The government should avoid deeper austerity measures at a time of slowing economic growth, Finance Minister Anton Siluanov said Tuesday.

But he also said that without further structural reforms to the budget and measures to cut spending by state monopolies, Russia may face "significant risks" from a rise in spending within five years.

His comments came on the day that the International Monetary Fund urged Russia to pursue gradual fiscal tightening in the medium term, warning that risks to Russia's economy "are tilted to the downside."

Siluanov disagreed with the IMF's call for deeper cuts, saying the budget of the world's eighth-largest economy was already tight enough.

"In a period of slower growth in the economy one should not cut state demand because that will deliver a double blow to the economy," Siluanov said.

The economy grew by 1.2 percent in the second-quarter, half the rate of the U.S. and even further below most of Russia's emerging market peers. Growth estimates for the year now stand at 1.8 percent, half the initial forecasts.
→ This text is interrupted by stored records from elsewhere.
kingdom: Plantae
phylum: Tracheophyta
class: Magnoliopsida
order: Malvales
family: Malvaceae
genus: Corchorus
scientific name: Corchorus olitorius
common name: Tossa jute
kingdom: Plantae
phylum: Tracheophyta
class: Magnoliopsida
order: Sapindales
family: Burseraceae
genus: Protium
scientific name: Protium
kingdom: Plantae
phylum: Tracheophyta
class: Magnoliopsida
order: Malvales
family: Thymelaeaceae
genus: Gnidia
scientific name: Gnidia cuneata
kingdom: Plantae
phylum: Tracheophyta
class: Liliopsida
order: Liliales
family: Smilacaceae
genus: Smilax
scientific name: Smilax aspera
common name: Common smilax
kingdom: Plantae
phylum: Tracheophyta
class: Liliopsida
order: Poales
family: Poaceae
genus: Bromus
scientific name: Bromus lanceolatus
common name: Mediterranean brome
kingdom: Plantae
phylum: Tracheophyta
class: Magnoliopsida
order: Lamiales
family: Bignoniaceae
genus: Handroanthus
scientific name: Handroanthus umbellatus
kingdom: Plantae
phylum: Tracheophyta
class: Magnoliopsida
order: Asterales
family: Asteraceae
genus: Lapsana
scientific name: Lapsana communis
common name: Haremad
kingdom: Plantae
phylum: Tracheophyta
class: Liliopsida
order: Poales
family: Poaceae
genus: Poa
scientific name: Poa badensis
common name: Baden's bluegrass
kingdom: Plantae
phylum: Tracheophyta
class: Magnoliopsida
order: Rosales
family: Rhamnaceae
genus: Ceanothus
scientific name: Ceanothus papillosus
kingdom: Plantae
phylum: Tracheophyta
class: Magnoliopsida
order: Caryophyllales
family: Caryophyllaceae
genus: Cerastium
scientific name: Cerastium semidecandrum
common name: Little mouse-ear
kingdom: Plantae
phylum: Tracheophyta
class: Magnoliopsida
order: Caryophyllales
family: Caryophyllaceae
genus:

Last week, the government approved a budget for the next three years that partially postponed financing of President Vladimir Putin's wide-ranging pre-election promises. Despite those cuts, however, the budget deficit will not disappear.

In 2015, Russia now foresees a deficit of 1 percent of gross domestic product, projecting that to narrow to 0.6 percent of GDP in 2016.

Stripping out oil and gas taxes, which account for over half the federal budget, the underlying picture looks more difficult. The non-oil deficit, which the IMF has repeatedly urged Russia to cut, will fall from 10.3 percent of GDP in 2013 only to 8.4 percent in 2016, twice the pre-financial crisis level.

Siluanov defended the 2013-2016 budget as having "turned out well" despite a lot of pressure to raise spending.

But he warned that the three-year plan leaves costly spending decisions to be financed in 2017-18, including a planned rise in military spending, which meant Russia should already prepare for "this difficult period."

Closer attention should be paid to the state monopolies which dominate the economy, he said, suggesting their costs could be reduced by as much as 10 percent without cutting back on the goods and services they need to operate.

"As we say in Russia: Many make money not from profit but from costs," Siluanov said. "The government should look into how effective are procurement and investment by large companies with state stakes in them, how they correspond with national goals."